Want to know who is likely to win a Nobel prize? One consistent indicator is being invited to speak at the Ada Doisy Lecture Series. Remarkably, 25% of scientists who have accepted invitations to deliver the prestigious Ada Doisy Lecture in Biochemistry have gone on to win the Nobel Prize. This year, the 2010 Doisy Lectures in Biochemistry will be held Thursday, March 18, and Friday, March 19, in the Medical Sciences Auditorium (506 South Mathews Avenue, Urbana).

Want to know who is likely to win a Nobel prize? One consistent indicator is being invited to speak at the Ada Doisy Lecture Series.

Remarkably, 25% of scientists who have accepted invitations to deliver the prestigous Ada Doisy Lecture in Biochemistry at the University of Illinois have gone on to win the Nobel Prize.

This year, the 2010 Doisy Lectures in Biochemistry, which celebrate fundamental and biomedical advancements in the RNA world, will be held on Thursday, March 18, and Friday, March 19, in the Medical Sciences Auditorium (506 South Mathews Avenue, Urbana). The Doisy lectures are sponsored by the Department of Biochemistry in the School of Molecular and Cellular Biology at the University of Illinois, Urbana-Champaign.

Thursday, March 18, at 4 p.m., the Department of Biochemistry welcomes Nobel Laureate Dr. Jack Szostak. After agreeing to speak at the Doisy lectures, Dr. Szostak was awarded the 2009 Nobel Prize in Physiology or Medicine, along with Drs. Carol Greider and Elizabeth Blackburn (herself a Doisy lecturer in 1999). Dr. Szostak, Alex Rich Distinguished Investigator at Massachusetts General Hospital at Boston, will present a lecture entitled "What Can We Learn About the Origin of Life from Efforts to Design an Artificial Cell?”

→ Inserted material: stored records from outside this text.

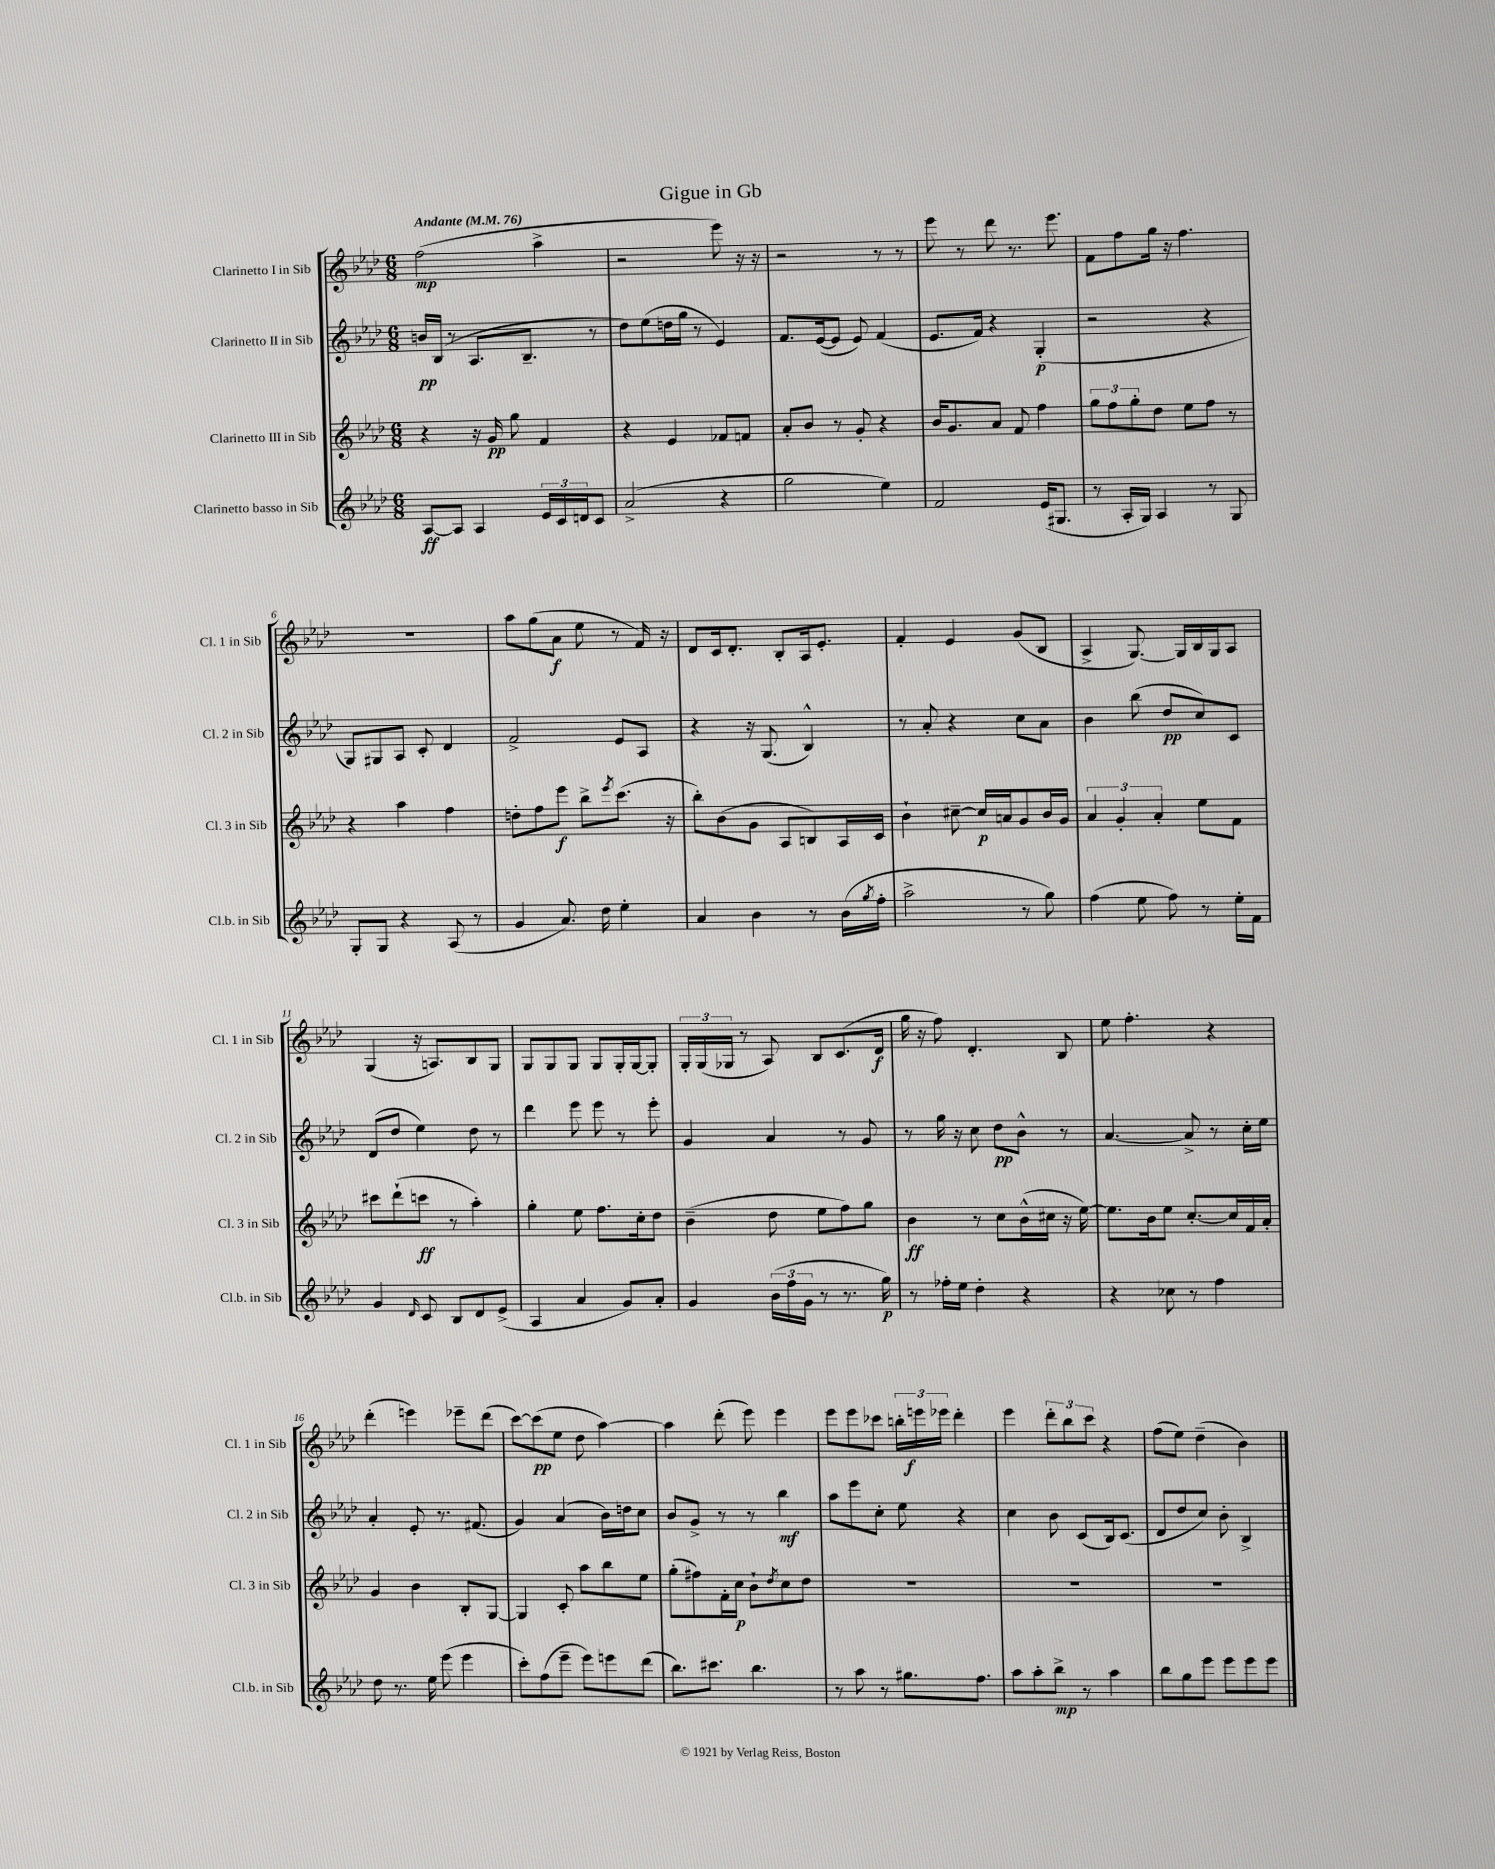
\header { title = "Gigue in Gb" }
<<
\new StaffGroup <<
\new Staff = "s0" \with { instrumentName = "Clarinetto I in Sib" shortInstrumentName = "Cl. 1 in Sib" } {
    \clef treble \key aes \major \numericTimeSignature \time 6/8 \tempo "Andante" 4 = 76
    f''2\mp( aes''4-> |
    r2 ees'''8) r16 r16 |
    r2 r8 r8 |
    ees'''8 r8 des'''8 r8. ees'''8. |
    f'8 f''8 g''16 r16 f''4. |
    R2. |
    aes''8 g''8( aes'8\f ees''8 r8 f'16) r16 |
    des'8 c'16 des'8.-. bes8-. aes16 ees'8.-. |
    f'4-. ees'4 g'8( bes8 |
    aes4-> g8.~) g16 bes16 g16 aes8 |
    g4( r16 a8.) bes8 g8 |
    g8 g8 g8 g8 g16-. g16~ g8-. |
    \tuplet 3/2 { g16-. g16( ges16 } r8 aes8) bes8 c'8.( des'16\f |
    g''16 r16 f''8) des'4.-. bes8 |
    ees''8 f''4.-. r4 |
    des'''4-.( e'''4) ees'''8-- des'''8( |
    c'''8~) c'''8\pp( ees''8 des''8 aes''4~) |
    aes''4 des'''8-.( ees'''8) ees'''4 |
    ees'''8 ees'''8 ces'''8 \tuplet 3/2 { b''16-. e'''16\f ees'''16 } des'''4-. |
    ees'''4 \tuplet 3/2 { des'''8-. bes''8 c'''8 } r4 |
    f''8( ees''8) des''4--( bes'4) \bar "|." |
}
\new Staff = "s1" \with { instrumentName = "Clarinetto II in Sib" shortInstrumentName = "Cl. 2 in Sib" } {
    \clef treble \key aes \major \numericTimeSignature \time 6/8
    b'16\pp bes16( r8 aes8. bes8.-- r8 |
    des''8) ees''8( d''16 g''16 r8 ees'4) |
    f'8. ees'16~( ees'8 ees'8) f'4( |
    ees'8. f'16) r4 g4-.\p( |
    r2 r4 |
    g8) gis8 aes8 c'8-. des'4 |
    f'2-> ees'8 aes8 |
    r4 r16 g8.( bes4-^) |
    r8 aes'8-. r4 c''8 aes'8 |
    bes'4 bes''8( des''8\pp c''8) c'8 |
    des'8( des''8 ees''4) des''8 r8 |
    des'''4 ees'''8 ees'''8 r8 ees'''8-. |
    g'4 aes'4 r8 g'8 |
    r8 g''16 r16 c''8 des''8\pp bes'8-^ r8 |
    aes'4.~ aes'8-> r8 c''16-. ees''16 |
    aes'4-. ees'8-. r8. fis'8.( |
    g'4) aes'4( bes'16) d''16 c''8 |
    bes'8 g'8-> r8 r8 bes''4\mf |
    aes''8 ees'''8 c''8-. ees''8 r4 |
    c''4 bes'8 c'8( bes16) c'8.( |
    des'8 des''8 c''8) bes'8-. bes4-> \bar "|." |
}
\new Staff = "s2" \with { instrumentName = "Clarinetto III in Sib" shortInstrumentName = "Cl. 3 in Sib" } {
    \clef treble \key aes \major \numericTimeSignature \time 6/8
    r4 r16 g'16\pp g''8 f'4 |
    r4 ees'4 fes'8 f'8 |
    aes'8-. bes'8 r8 g'8-. r4 |
    bes'16 g'8. aes'8 f'8 f''4 |
    \tuplet 3/2 { g''8 f''8 g''8-. } des''8 ees''8 f''8 r8 |
    r4 aes''4 f''4 |
    d''8-. f''8 ees'''8\f bes''8-> \acciaccatura { ees'''8 } c'''8.( r16 |
    bes''8-.) bes'8( g'8 aes8 b8) aes16 c'16 |
    bes'4-! cis''8~-- cis''16\p a'16 g'8 bes'16 g'16 |
    \tuplet 3/2 { aes'4 g'4-. aes'4-. } ees''8 f'8 |
    cis'''8 des'''8-!( c'''8\ff r8 aes''4-.) |
    g''4-. ees''8 f''8. c''16-. des''8 |
    bes'4--( des''8 ees''8 f''8) g''8 |
    bes'4\ff r8 c''8 bes'16-^( cis''16 r16 ees''16~) |
    ees''8. bes'16 ees''8 c''8.~-. c''16 f'16 aes'16-. |
    g'4 bes'4 bes8-. g8~ |
    g4 c'8-. aes''8 bes''8 ees''8 |
    g''8-.( fis''8) f'16-. c''16\p bes'8-! \acciaccatura { des''8 } c''8 des''8 |
    R2. |
    R2. |
    R2. \bar "|." |
}
\new Staff = "s3" \with { instrumentName = "Clarinetto basso in Sib" shortInstrumentName = "Cl.b. in Sib" } {
    \clef treble \key aes \major \numericTimeSignature \time 6/8
    aes8~\ff aes8 aes4 \tuplet 3/2 { ees'16 c'16 d'16 } c'8 |
    aes'2->( r4 |
    g''2 ees''4) |
    f'2 ees'16( gis8. |
    r8 aes16-. g16) aes4 r8 g8 |
    g8-. g8 r4 aes8( r8 |
    g'4 aes'8.) des''16 ees''4-. |
    aes'4 bes'4 r8 bes'16( \acciaccatura { g''8 } f''16-. |
    aes''2-> r8 g''8) |
    f''4( ees''8 f''8) r8 ees''16-. f'16 |
    g'4 \grace { des'16 } c'8 bes8 des'8 ees'8->( |
    aes4 aes'4 g'8) aes'8-. |
    g'4 \tuplet 3/2 { bes'16( f''16 g'16 } r8 r8. g''16\p) |
    r8 fes''16-. ees''16 des''4-. r4 |
    r4 ces''8 r8 f''4 |
    des''8 r8. ees''16 ees'''8( ees'''4 |
    c'''8-.) f''8( ees'''8-- ees'''8) e'''8 des'''8( |
    bes''8.) cis'''8. bes''4. |
    r8 aes''8 r8 gis''8. f''8. |
    aes''8 aes''8-. bes''8->\mp r8 aes''4 |
    bes''8 g''8 ees'''8 ees'''8 ees'''8 ees'''8 \bar "|." |
}
>>
>>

Friday, March 19, at noon, Dr. Jennifer Doudna from the Departments of Molecular and Cell Biology and Chemistry at the University of California at Berkeley, will talk on “Dicer and Beyond: Making and Using RNA for Genetic Control.”

 

Professor and Nobel Laureate Jack Szostak is the recipient of myriad honors, including, in addition to the 2009 Nobel Prize in Physiology or Medicine and the 2006 Albert Lasker Basic Medical Research Award (along with Drs. Elizabeth Blackburn and Carol Greider), the 1997 Sigrist Prize from the University of Bern, the Medal of the Genetics Society of America, the 1994 National Academy of Sciences Award in Molecular Biology, as well as the H.P. Heineken Prize in Biophysics and Biochemistry. An Investigator of the Howard Hughes Medical Institute, Professor Szostak was elected to the National Academy of Sciences in 1998, and is a Fellow of the New York Academy of Sciences, the American Academy of Arts and Sciences, and the American Association of the Advancement of Sciences.

Professor Jennifer Doudna earned her Ph.D. in 1989 under Professor Jack Szostak in Biological Chemistry and Molecular Pharmacology at Harvard Medical School. Dr. Doudna’s awards include the National Academy of Sciences Award for Initiatives in Research, the Alan T. Waterman Award from the National Science Foundation, and the Eli Lilly Award in Biological Chemistry from the American Chemical Society. Professor Doudna is an Investigator of the Howard Hughes Medical Institute, an elected Fellow of the American Association for the Advancement of Science, a Member of the American Academy of Arts and Sciences, and was elected to the National Academy of Sciences in 2003.

The Ada Doisy Memorial Lectures in Biochemistry, among the most distinguished lectureships in the chemical and biomedical sciences, were originally founded by Nobel Laureate Edward Doisy in honor of his mother. Dr. Doisy received his Bachelor's degree in 1914 and his Master's degree in 1916 from the University of Illinois; he received his Ph.D. from Harvard University in 1920. Dr. Doisy was professor and chairman of the St. Louis University Department of Biochemistry from 1924 until his retirement in 1965.

The lectures are free and open to the public.